O catálogo das famílias reais é uma cousa, a existência colectiva de um povo,
outra inteiramente diferente. Necessidade de estabelecer uma cronologia rigorosa,
dos factos políticos e da vida dos homens públicos, há evidentemente; mas ela
não nos dá sequer a biografia desses homens, que, a tal reduzida, representa
apenas abstracções, o homem não pode ser separado do seu século, e sobre a sua existência
individual tem influência imensa (Herculano chega a escrever: absoluta) a existência complexa
dos muitos milhares, a que se chama nação; É
por isso que, além de ser absurdo em tese geral resumir e representar a
sociedade nos indivíduos, tal absurdo se torna monstruoso, quando o tomamos como
medida das fases da sociedade. Que a folhinha de algibeira fique nas
divisões dinásticas; mas isto não é ciência, e a história é ciência. Pouco
bastará para nos persuadirmos de que a biografia das famílias ou dos indivíduos
nunca pode caracterizar qualquer época; antes, pelo contrário, a história dos
costumes, das instituições, das ideias, é que há-de caracterizar os indivíduos
ainda quando quisermos estudar exclusivamente a vida destes, em vez de estudar
a vida do grande indivíduo moral, chamado povo ou nação.

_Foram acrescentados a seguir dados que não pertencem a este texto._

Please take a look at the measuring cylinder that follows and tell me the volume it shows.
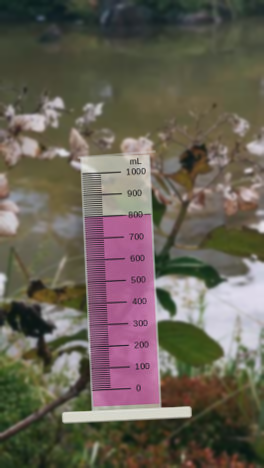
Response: 800 mL
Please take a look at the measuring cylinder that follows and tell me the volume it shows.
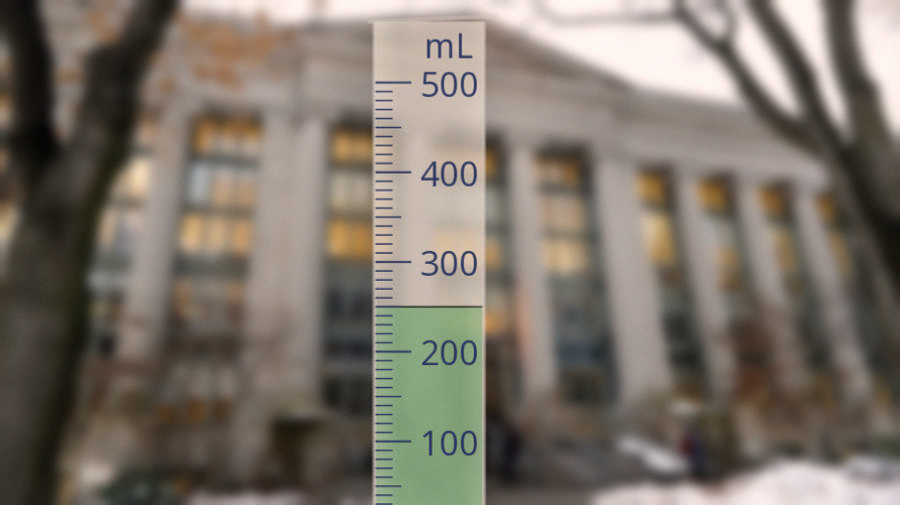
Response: 250 mL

O critério é, pois, distribuir as
épocas cronológicas pelas transformações essenciais da sociedade. O
decisivo está dito, e primorosamente, inexcedivelmente dito. A aplicação do
critério feita pelo próprio Herculano não se reveste, é evidente, da mesma
importância, e foi aliás influenciada por outros factores, sobretudo de
apreciação moral e política. É sabido que Herculano coloca a cesura
fundamental da história portuguesa em fins do século XV, quando se teria completado
a virilidade moral da nação portuguesa; o primeiro ciclo, a Idade Média,
é aquele em que a nação se constitui; o segundo é o da rápida decadência como
corpo social, o renascimento e todo o absolutismo; o século XIX abre
novo ciclo, o terceiro, em parte regresso ao primeiro, porquanto as revoluções
políticas do seu tempo seriam um protesto contra o renascimento, uma rejeição
da unidade total, a renovação das tentativas para organizar a variedade. A
nossa história começa com a separação do reino leonês, a Lusitânia, os domínios romano,
visigótico, muçulmano, os primórdios da Reconquista pertencem à história geral
da Península, e não especificamente à nossa, a família portuguesa conta apenas seis séculos de existência, é
plebeia entre as mais plebeias nações. Sendo assim, dá a impressão de
que 1640, renovando essa
independência, deveria constituir outra cesura; todavia não; porque a revolução de 1640 traz à sociedade portuguesa levíssimas mudanças no seu modo de
existir. A intrusão dos Filipes também não merece, pela mesma razão,
ser como tal considerada. Corte, mau grado secundário em relação ao fundamental
do tempo do rei João II, opera-se, sim, ao entrar no último quartel do século XIII,
não por subir o rei Dinis I ao trono, mas porque, como já pressentira António
Brandão aí se acaba realmente o
primeiro período da nossa história.
Ao critério definido por Herculano chamaríamos hoje
estruturalista, pois para este historiador os
acontecimentos que caracterizam a generalidade de uma época, e que reunidos
constituem a síntese dela, têm sempre origem na índole íntima da sociedade, na
natureza da sua organização. Tal concepção coadunava-se perfeitamente com a
sociedade nascida da Revolução francesa e da Revolução industrial,
e por isso admira, à primeira vista, que não se impusesse desde logo irresistivelmente
à historiografia e ao ensino em Portugal». In Vitorino Magalhães Godinho, Ensaios, Sobre a
História de Portugal, Livraria Sá da Costa, Lisboa, 1ª Edição, 1968.